As I stare into the never-ending nothingness that is finding-a-job-after-uni, there’s a large part of me that is filled with a substantial amount of regret; why didn’t I do a trade? I feel this way for a number of reasons.

1. I genuinely hate homework

Do you love homework? Doubt it. I can’t stress enough how much work-at-home plays into a university degree. Initially, I thought I had won the lottery when I threw together my timetable for the first time. Only ten hours a week worth of classes? Sign me up! But behind the curtain, there is a reason why being a university student is a full-time ordeal. Unbeknownst to me, it meant was that around 85% of my work would be done at home instead of face-to-face.

So, if you’re like me and would rather sit in your room and stare at a wall than pick up and flick through a textbook, then you might struggle at uni. Especially since during the semester, it doesn’t matter whether you’re in the middle of exam period or taking a moment to catch up on the latest Netflix series, you will never not be at uni and all the work you have to do will constantly be at the back of your mind.
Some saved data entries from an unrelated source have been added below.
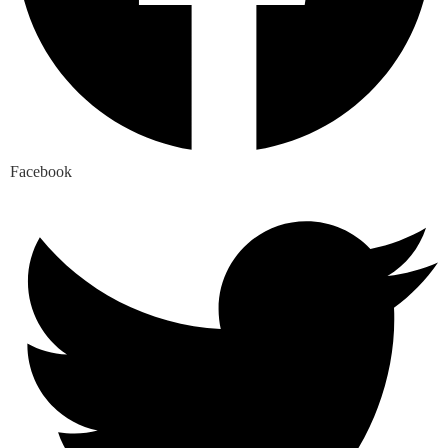
Facebook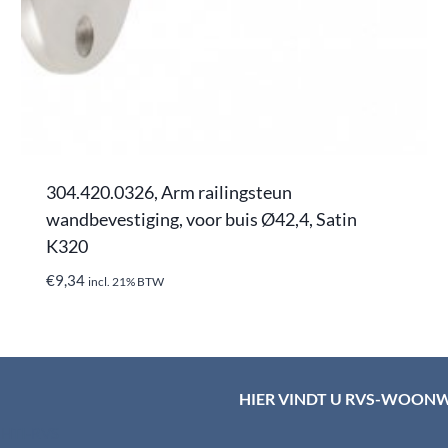
304.420.0326, Arm railingsteun
wandbevestiging, voor buis Ø42,4, Satin
K320
€
9,34
incl. 21% BTW
HIER VINDT U RVS-WOON
d HTI-RVS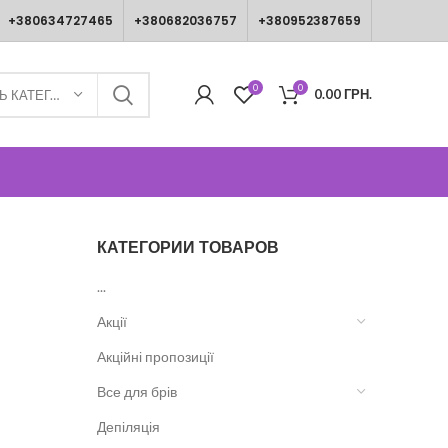
+380634727465
+380682036757
+380952387659
0
0
0.00
ГРН.
ВИБЕРІТЬ КАТЕГОРІЮ
КАТЕГОРИИ ТОВАРОВ
...
Акції
Акційні пропозиції
Все для брів
Депіляція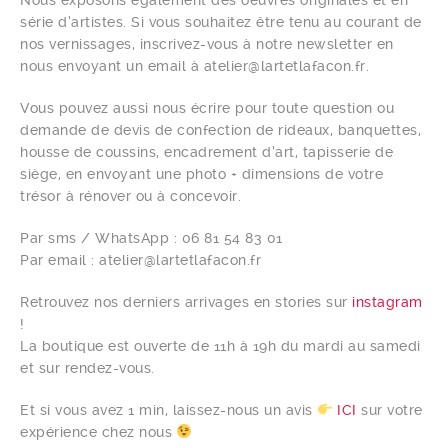
Nous exposons également des oeuvres originales et en
série d’artistes. Si vous souhaitez être tenu au courant de
nos vernissages, inscrivez-vous à notre newsletter en
nous envoyant un email à atelier@lartetlafacon.fr.
Vous pouvez aussi nous écrire pour toute question ou
demande de devis de confection de rideaux, banquettes,
housse de coussins, encadrement d’art, tapisserie de
siège, en envoyant une photo + dimensions de votre
trésor à rénover ou à concevoir.
Par sms / WhatsApp : 06 81 54 83 01
Par email : atelier@lartetlafacon.fr
Retrouvez nos derniers arrivages en stories sur
instagram
!
La boutique est ouverte de 11h à 19h du mardi au samedi
et sur rendez-vous.
Et si vous avez 1 min, laissez-nous un avis
ICI
sur votre
expérience chez nous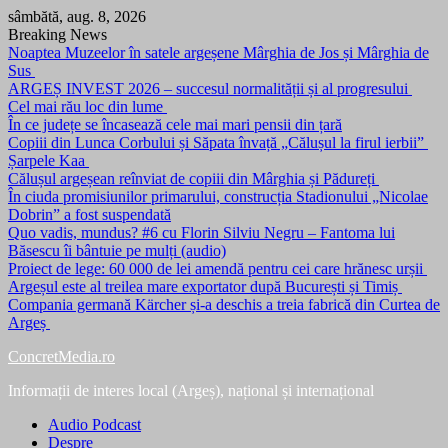
Skip
sâmbătă, aug. 8, 2026
to
Breaking News
content
Noaptea Muzeelor în satele argeșene Mârghia de Jos și Mârghia de
Sus
ARGEȘ INVEST 2026 – succesul normalității și al progresului
Cel mai rău loc din lume
În ce județe se încasează cele mai mari pensii din țară
Copiii din Lunca Corbului și Săpata învață „Călușul la firul ierbii”
Șarpele Kaa
Călușul argeșean reînviat de copiii din Mârghia și Pădureți
În ciuda promisiunilor primarului, construcția Stadionului „Nicolae
Dobrin” a fost suspendată
Quo vadis, mundus? #6 cu Florin Silviu Negru – Fantoma lui
Băsescu îi bântuie pe mulți (audio)
Proiect de lege: 60 000 de lei amendă pentru cei care hrănesc urșii
Argeșul este al treilea mare exportator după București și Timiș
Compania germană Kärcher și-a deschis a treia fabrică din Curtea de
Argeș
ConcretMedia.ro
Informații de interes local (Argeș), național și internațional
Audio Podcast
Despre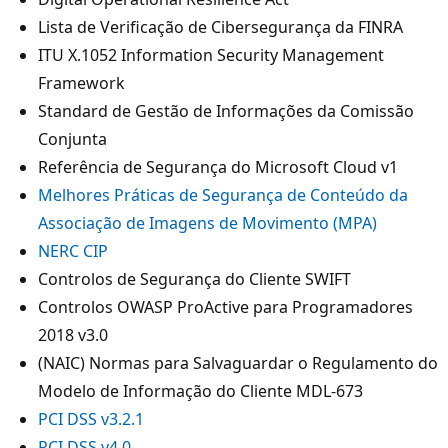
Lista de Verificação de Cibersegurança da FINRA
ITU X.1052 Information Security Management
Framework
Standard de Gestão de Informações da Comissão
Conjunta
Referência de Segurança do Microsoft Cloud v1
Melhores Práticas de Segurança de Conteúdo da
Associação de Imagens de Movimento (MPA)
NERC CIP
Controlos de Segurança do Cliente SWIFT
Controlos OWASP ProActive para Programadores
2018 v3.0
(NAIC) Normas para Salvaguardar o Regulamento do
Modelo de Informação do Cliente MDL-673
PCI DSS v3.2.1
PCI DSS v4.0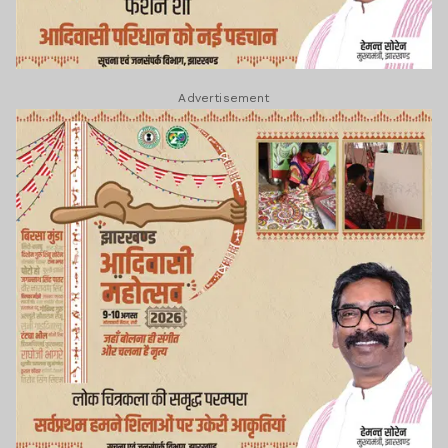
Advertisement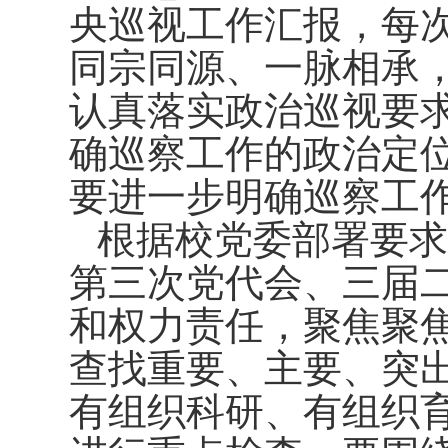
央巡视工作汇报，每
同宗同源、一脉相承
认真落实政治巡视要
确巡察工作的政治定
要进一步明确巡察工
根据校党委部署要求
第三次党代会、三届
和权力责任，聚焦聚
查找重要、主要、突
有组织科研、有组织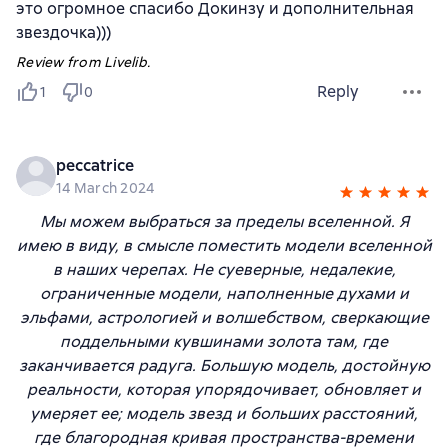
это огромное спасибо Докинзу и дополнительная
звездочка)))
Review from Livelib.
Reply
1
0
peccatrice
14 March 2024
Мы можем выбраться за пределы вселенной. Я
имею в виду, в смысле поместить модели вселенной
в наших черепах. Не суеверные, недалекие,
ограниченные модели, наполненные духами и
эльфами, астрологией и волшебством, сверкающие
поддельными кувшинами золота там, где
заканчивается радуга. Большую модель, достойную
реальности, которая упорядочивает, обновляет и
умеряет ее; модель звезд и больших расстояний,
где благородная кривая пространства-времени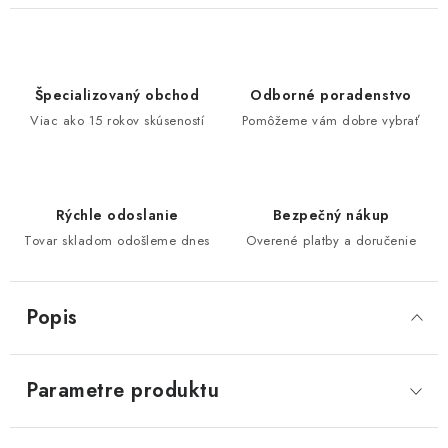
Špecializovaný obchod
Odborné poradenstvo
Viac ako 15 rokov skúseností
Pomôžeme vám dobre vybrať
Rýchle odoslanie
Bezpečný nákup
Tovar skladom odošleme dnes
Overené platby a doručenie
Popis
Parametre produktu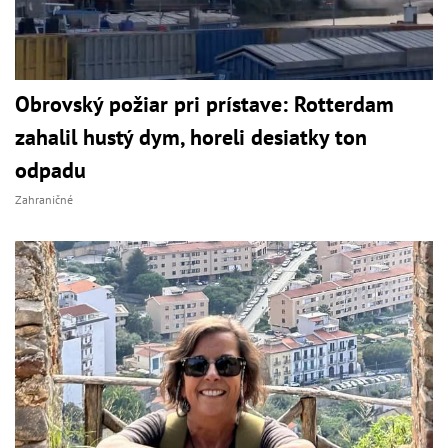
Obrovský požiar pri prístave: Rotterdam
zahalil hustý dym, horeli desiatky ton
odpadu
Zahraničné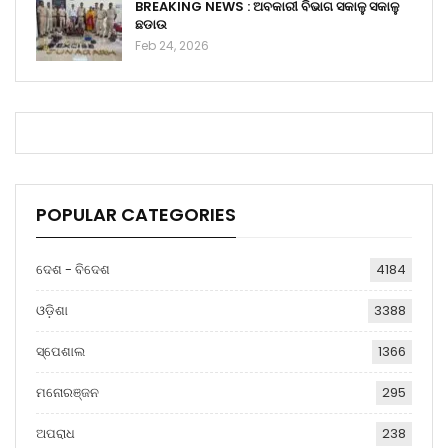
BREAKING NEWS : ଅବକାରୀ ବିଭାଗ ସକାଳୁ ସକାଳୁ
ଛଡାଉ
Feb 24, 2026
POPULAR CATEGORIES
ଦେଶ - ବିଦେଶ
4184
ଓଡ଼ିଶା
3388
ସ୍ପେଶାଲ
1366
ମନୋରଞ୍ଜନ
295
ଅପରାଧ
238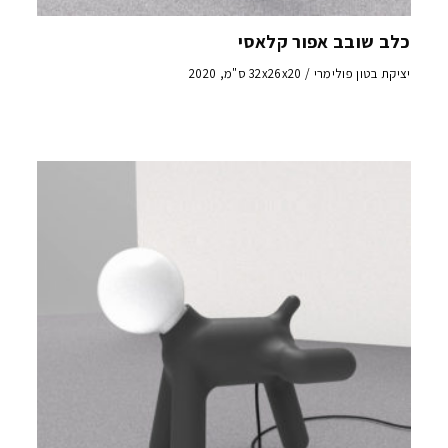
כלב שובב אפור קלאסי
יציקת בטון פולימרי / 32x26x20 ס"מ, 2020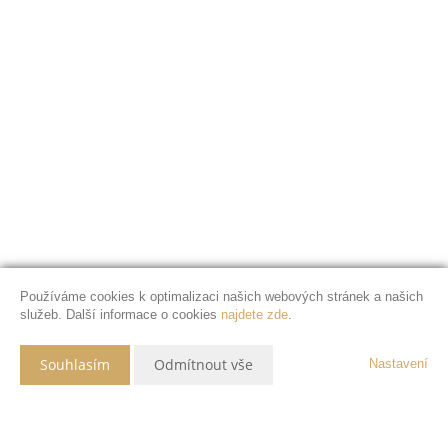
Používáme cookies k optimalizaci našich webových stránek a našich
služeb. Další informace o cookies
najdete zde
.
Souhlasím
Odmítnout vše
Nastavení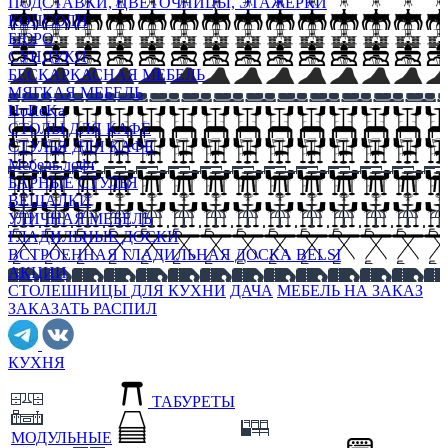
ПОДСТАВКИ, ЦВЕТОЧНИЦЫ, ЭТАЖЕРКИ
КОНСОЛИ
БЮРО
СУНДУКИ
БЕСКАРКАСНАЯ МЕБЕЛЬ
МЯГКАЯ МЕБЕЛЬ
HoReKa
СТОЛЫ ДЛЯ КАФЕ
СТУЛЬЯ ДЛЯ КАФЕ
Мебель лофт
БАРНЫЕ СТУЛЬЯ
ВЕШАЛКИ
УЛИЧНАЯ МЕБЕЛЬ
ГЛАДИЛЬНЫЕ ДОСКИ
ВСТРОЕННАЯ ГЛАДИЛЬНАЯ ДОСКА BELSI
АКЦИИ
СТОЛЕШНИЦЫ ДЛЯ КУХНИ
ДАЧА
МЕБЕЛЬ НА ЗАКАЗ
ЗАКАЗАТЬ РАСПИЛ
КУХНЯ
ТАБУРЕТЫ
МОДУЛЬНЫЕ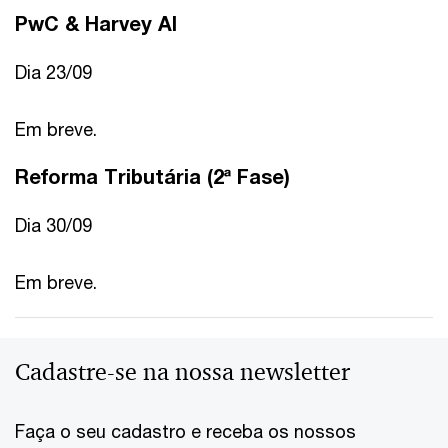
PwC & Harvey AI
Dia 23/09
Em breve.
Reforma Tributária (2ª Fase)
Dia 30/09
Em breve.
Cadastre-se na nossa newsletter
Faça o seu cadastro e receba os nossos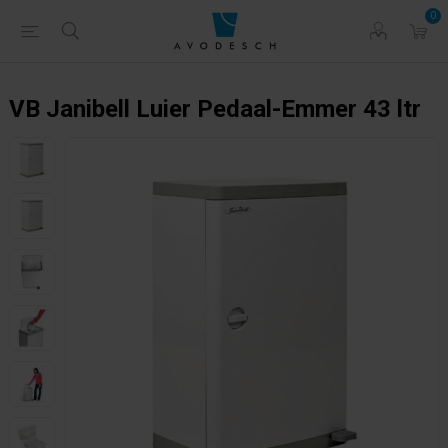
0
VB Janibell Luier Pedaal-Emmer 43 ltr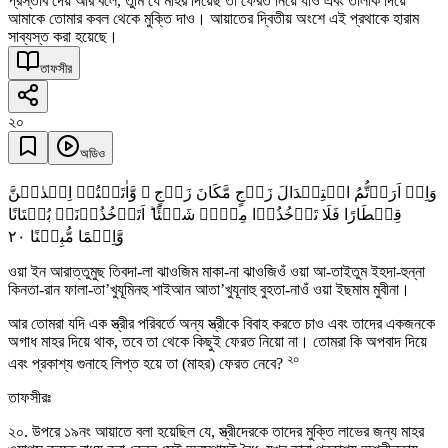
প্রস্তাব দেয় আর বলে, তুমি যে মাহর দিয়েছ তা ফেরত নিয়ে যাও এবং তালাক দিয়ে
আমাকে তোমার কবল থেকে মুক্তি দাও। আয়াতের দ্বিতীয় অংশে এই প্রথাকে হারাম
সাব্যস্ত করা হয়েছে।
তাফসীর
২০
অডিও
وَاِنۡ اَرَدۡتُّمُ اسۡتِبۡدَالَ زَوۡجٍ مَّکَانَ زَوۡجٍ ۙ وَّاٰتَیۡتُمۡ اِحۡدٰہُنَّ
قِنۡطَارًا فَلَا تَاۡخُذُوۡا مِنۡہُ شَیۡئًا ؕ اَتَاۡخُذُوۡنَہٗ بُہۡتَانًا
٢۰
وَّاِثۡمًا مُّبِیۡنًا
ওয়া ইন আরাত্তুমুছ তিবদা-লা ঝাওজিম মাকা-না ঝাওজিওঁ ওয়া আ-তাইতুম ইহদা-হুন্না
কিনতা-রান ফালা-তা’খুযূমিনহু শাইআন আতা’খুযূনাহু বুহতা-নাওঁ ওয়া ইছমাম মুবীনা।
আর তোমরা যদি এক স্ত্রীর পরিবর্তে অন্য স্ত্রীকে বিবাহ করতে চাও এবং তাদের একজনকে
অগাধ মাহর দিয়ে থাক, তবে তা থেকে কিছুই ফেরত নিয়ো না। তোমরা কি অপবাদ দিয়ে
২০
এবং প্রকাশ্য গুনাহে লিপ্ত হয়ে তা (মাহর) ফেরত নেবে?
তাফসীরঃ
২০. উপরে ১৯নং আয়াতে বলা হয়েছিল যে, স্ত্রীদেরকে তাদের মুক্তি লাভের জন্য মাহর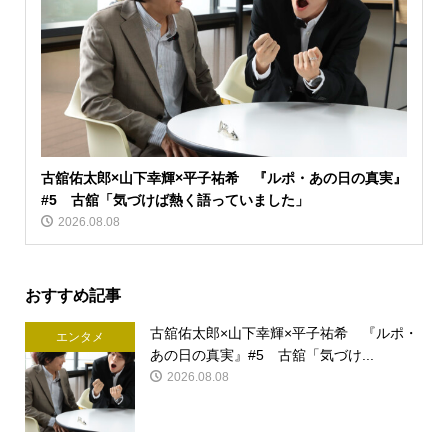
古舘佑太郎×山下幸輝×平子祐希 『ルポ・あの日の真実』
#5 古舘「気づけば熱く語っていました」
2026.08.08
おすすめ記事
古舘佑太郎×山下幸輝×平子祐希 『ルポ・
エンタメ
あの日の真実』#5 古舘「気づけ...
2026.08.08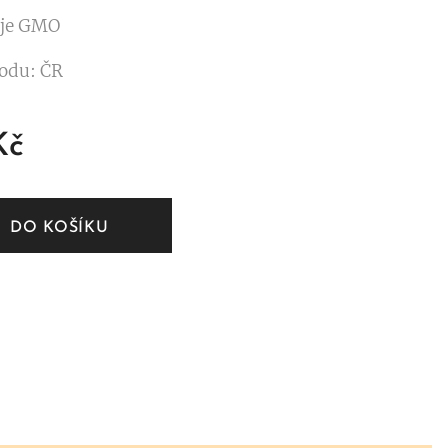
je GMO
odu: ČR
Kč
DO KOŠÍKU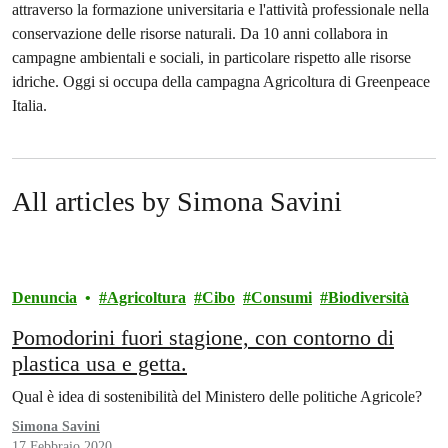
attraverso la formazione universitaria e l'attività professionale nella
conservazione delle risorse naturali. Da 10 anni collabora in
campagne ambientali e sociali, in particolare rispetto alle risorse
idriche. Oggi si occupa della campagna Agricoltura di Greenpeace
Italia.
All articles by Simona Savini
Denuncia
Agricoltura
Cibo
Consumi
Biodiversità
Pomodorini fuori stagione, con contorno di
plastica usa e getta.
Qual è idea di sostenibilità del Ministero delle politiche Agricole?
Simona Savini
17 Febbraio 2020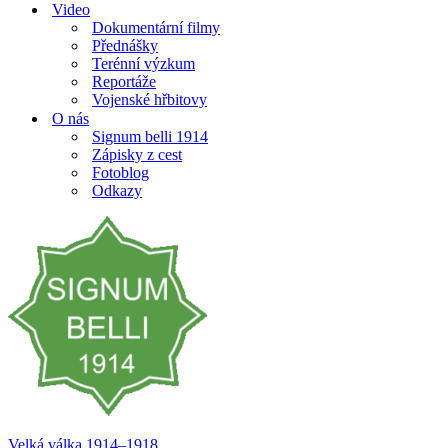
Video
Dokumentární filmy
Přednášky
Terénní výzkum
Reportáže
Vojenské hřbitovy
O nás
Signum belli 1914
Zápisky z cest
Fotoblog
Odkazy
Velká válka 1914–⁠⁠⁠⁠⁠⁠1918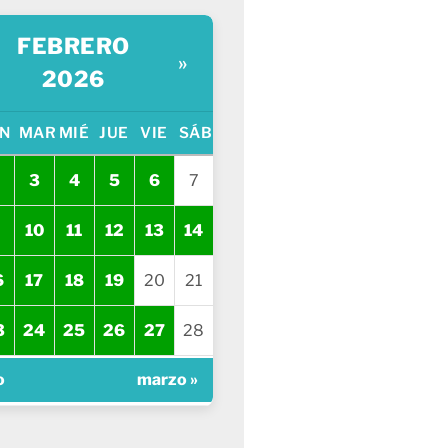
FEBRERO
»
2026
N
MAR
MIÉ
JUE
VIE
SÁB
3
4
5
6
7
10
11
12
13
14
6
17
18
19
20
21
3
24
25
26
27
28
o
marzo »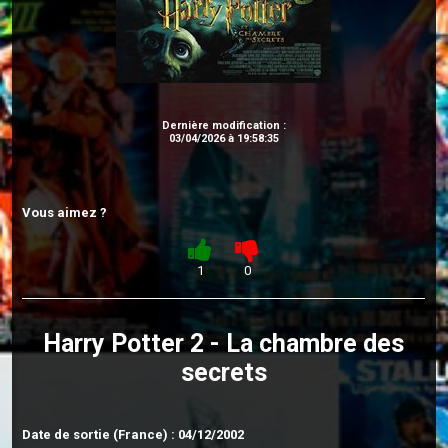
Dernière modification :
03/04/2026 à 19:58:35
Vous aimez ?
1
0
Harry Potter 2 - La chambre des
secrets
Date de sortie (France) : 04/12/2002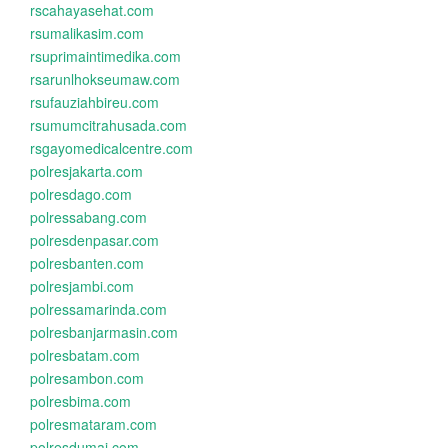
rscahayasehat.com
rsumalikasim.com
rsuprimaintimedika.com
rsarunlhokseumaw.com
rsufauziahbireu.com
rsumumcitrahusada.com
rsgayomedicalcentre.com
polresjakarta.com
polresdago.com
polressabang.com
polresdenpasar.com
polresbanten.com
polresjambi.com
polressamarinda.com
polresbanjarmasin.com
polresbatam.com
polresambon.com
polresbima.com
polresmataram.com
polresdumai.com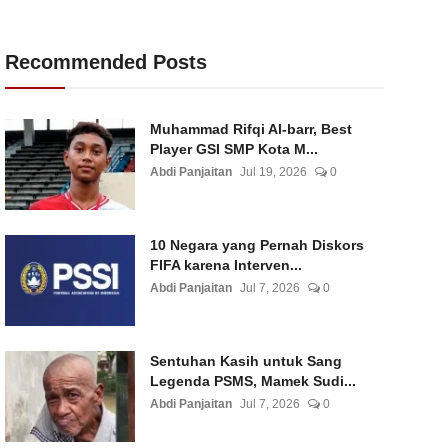
Recommended Posts
Muhammad Rifqi Al-barr, Best
Player GSI SMP Kota M...
Abdi Panjaitan
Jul 19, 2026
0
10 Negara yang Pernah Diskors
FIFA karena Interven...
Abdi Panjaitan
Jul 7, 2026
0
Sentuhan Kasih untuk Sang
Legenda PSMS, Mamek Sudi...
Abdi Panjaitan
Jul 7, 2026
0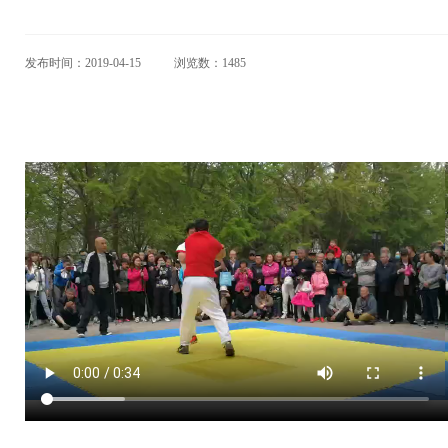
发布时间：2019-04-15
浏览数：1485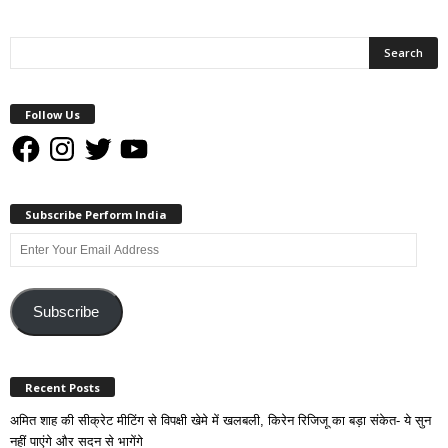
Follow Us
Facebook
Instagram
Twitter
YouTube
Subscribe Perform India
Enter
Your
Email
Address
Subscribe
Recent Posts
अमित शाह की सीक्रेट मीटिंग से विपक्षी खेमे में खलबली, किरेन रिजिजू का बड़ा संकेत- ये सुन
नहीं पाएंगे और सदन से भागेंगे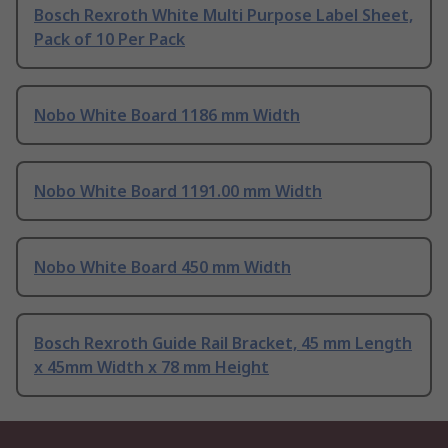
Bosch Rexroth White Multi Purpose Label Sheet,
Pack of 10 Per Pack
Nobo White Board 1186 mm Width
Nobo White Board 1191.00 mm Width
Nobo White Board 450 mm Width
Bosch Rexroth Guide Rail Bracket, 45 mm Length
x 45mm Width x 78 mm Height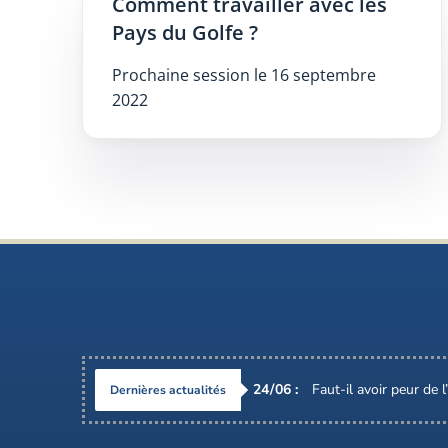
Comment travailler avec les
Pays du Golfe ?
Prochaine session le 16 septembre
2022
24
/
06
:
Faut-il avoir peur de 
Dernières actualités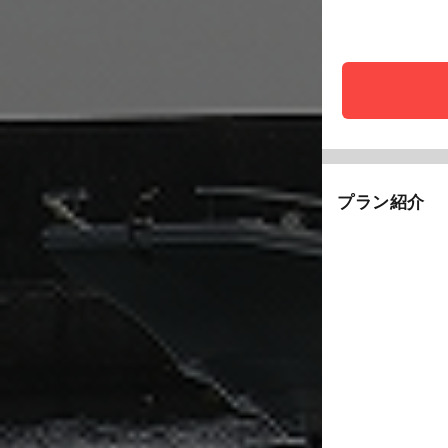
プラン紹介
2. Landing a gig would be easier

In Australia, we’re facing a skill-shortage of monumental proportions. Tradies are struggling to find younger apprentices to train and get qualified. On the other side of that coin, Australia has an excess of university degrees, meaning it’s harder and harder for graduates to find even entry-level positions once they’ve finished studying. A report published by the Foundation for Young Australians (FYA) shows that landing a full-time gig after finishing full-time study takes an average of 4.7 years.

If I had done an apprenticeship and learnt a trade, I wouldn’t be in this position of sending out my resumes to companies I don’t care about so that I can stop wallowing around in my mother’s house carrying my student debt on my back.

3. An apprenticeship gives you a legit qualification

You’ve got a thing. You enjoy the thing. You know you want to do the thing for your career. Do you want to learn how to do the thing? Sometimes, uni isn’t the best way to do this.

Looking back at my studies, I laugh at how naïve I was to think that a Bachelor of Communication in Advertising was going to teach me how to handle the Big Bad World. I thought I was going to learn the ins-and-outs of how the world of advertising works and have my own four-walled office with my whiskey on-the-rocks at 10am and be just like Don Draper… but just as Roger Sterling said, at some point, we’ve all parked in the wrong garage.

Do I regret my time at uni? Not entirely. I was chosen to go to Melbourne for an industry visit to a few agencies and publishers, I studied in Malaysia and Singapore and I was lucky enough to be selected for an internship with an advertising agency. All pretty cool shit that I wouldn’t have been able to do if I didn’t go to uni.

But at the end of the day I walked out of there with a piece of paper saying I had studied, Advertising, not one that said I could now legally do it. 

4. Uni is expensive

This one’s a real kick in the pants. There’s a pretty fucking good reason there’s a student discount at the movies- making ends meet when you’re a student is tough. Real tough.

I’ll never forget having a conversation with my cousin who had been studying hairdressing for a number of years. She asked me, ‘do you get paid to go to uni?’

Not only do you absolutely not get paid, but going to uni costs a shit load, from your actual HECS debt to textbooks and unpaid pracs.

But, if you do a traineeship or apprenticeship, you can be one of the lucky ones that earns cash whilst simultaneously getting qualified. Doing a trade can really lay the bricks and mortar (pun intended) for your future without leaving you under a mountain of debt and mi goreng noodles.

For all its faults, none of us are uni-haters; it definitely has its place. There’s careers that you need to go to uni for, like teaching and medicine and there’s no way around it. Some of us just genuinely love learning in that kind of way, and others want to know everything there is to know about something. But, if you’re like me and want something a bit more hands-on in your future, I’d say, at the very least, explore what’s out there and figure out which qualification is best for you. Maybe doing a trade could be on the cards.